All the sorting algorithms discussed in class are comparison based sorts. It is a fact that any comparison based sorting algorithm must have running time O(n log n). If, however, you have additional information about what you are sorting, you can perhaps do better in certain conditions.
For the purpose of this question, it is assumed that the numbers to be sorted are non-negative integers (with no upper bound on their range). You will implement a different sorting algorithm called radix sort. Radix sort works as follows:
For iteration k of the sort:
1) Start with 10 buckets (lists), labeled 0 through 9.
2) For every number, we put it in the bucket labeled with its kth rightmost digit.
3) We then go through the buckets, starting at 0 and going to 9, reconstructing out list.
4) Repeat for each digit position.
As an example, consider sorting the following list: [99, 00, 32, 14, 51, 19, 24, 04]
For the first iteration, k = 0, and the numbers get inserted into the buckets (according to their rightmost digit) in the following order:
0: 00
1: 51
2: 32 
3:
4: 14 24 04
5:
6:
7:
8:
9: 99 19
To produce this, we went through our list in order, and inserted the numbers to the end of the bucket/list labeled with the rightmost digit. Now we append all these lists together, starting with bucket 0 to get
[00, 51, 32, 14, 24, 04, 99, 19]
We then repeat this process using the second digit from the right (k = 1). Going through our new list, inserting numbers to the back of the appropriate bucket, we get:
0: 00 04
1: 14 19
2: 24
3: 32
4:
5: 51
6:
7:
8:
9: 99
Appending these lists together, we get
[00, 04, 14, 19, 24, 32, 51, 99]
which is now sorted.
Now as it happened all the numbers in are list had at most 2 digits, so we only needed to iterate twice. For this to work for any list, you need to know how many digits are in the longest number and iterate that many times.
Each bucket has numbers inserted to the back, and when we merge all the buckets together we start with those at the front. This is the perfect opportunity to use a queue.
Download radixsort.py and implement the radix sort algorithm. This file comes with a definition of the radix_sort method, as well as a linked list implementation of a queue which supports constant time enqueue and dequeue. You should use this class to implement the 10 buckets.

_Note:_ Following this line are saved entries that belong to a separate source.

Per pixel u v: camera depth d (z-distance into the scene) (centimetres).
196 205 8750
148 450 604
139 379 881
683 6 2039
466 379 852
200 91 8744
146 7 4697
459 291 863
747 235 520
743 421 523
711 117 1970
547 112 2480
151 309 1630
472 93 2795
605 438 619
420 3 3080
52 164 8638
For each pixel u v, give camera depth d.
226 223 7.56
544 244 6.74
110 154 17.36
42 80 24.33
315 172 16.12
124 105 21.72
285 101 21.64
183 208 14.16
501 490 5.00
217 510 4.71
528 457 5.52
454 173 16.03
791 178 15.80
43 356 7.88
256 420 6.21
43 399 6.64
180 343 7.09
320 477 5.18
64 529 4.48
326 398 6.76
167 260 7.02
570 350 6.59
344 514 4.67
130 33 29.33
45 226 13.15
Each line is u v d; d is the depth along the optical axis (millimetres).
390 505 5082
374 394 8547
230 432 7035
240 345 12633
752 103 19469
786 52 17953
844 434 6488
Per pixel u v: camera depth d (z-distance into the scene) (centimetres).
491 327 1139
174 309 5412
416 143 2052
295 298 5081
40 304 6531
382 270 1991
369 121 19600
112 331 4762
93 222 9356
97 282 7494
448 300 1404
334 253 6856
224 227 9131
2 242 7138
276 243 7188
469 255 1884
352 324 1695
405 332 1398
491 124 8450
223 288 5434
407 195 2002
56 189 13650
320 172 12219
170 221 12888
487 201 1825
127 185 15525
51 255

Some questions to think about before you start programming:
How do you know how many times you should iterate?
Given a number x, how can we find the kth rightmost digit? Remember that x**y computes x to the power of y, and x % y computes the remainder when x is divided by y.

What to Submit

For Part 1: node.py splaytree.py
For Part 2: inversions.py + any other files necessary to run your code
For Part 3: radixsort.py
Note that although you are not required to submit tests for your code, you should test them; much of the marking will be done by automatically running your code on a variety of test cases. You are free to write and submit additional files with your solution. Make sure you submit all files required to run your solution.
Log in to Mark Us with your CDF username and password. Everything must be submitted by Nov. 30, 10am. No late assignments will be accepted.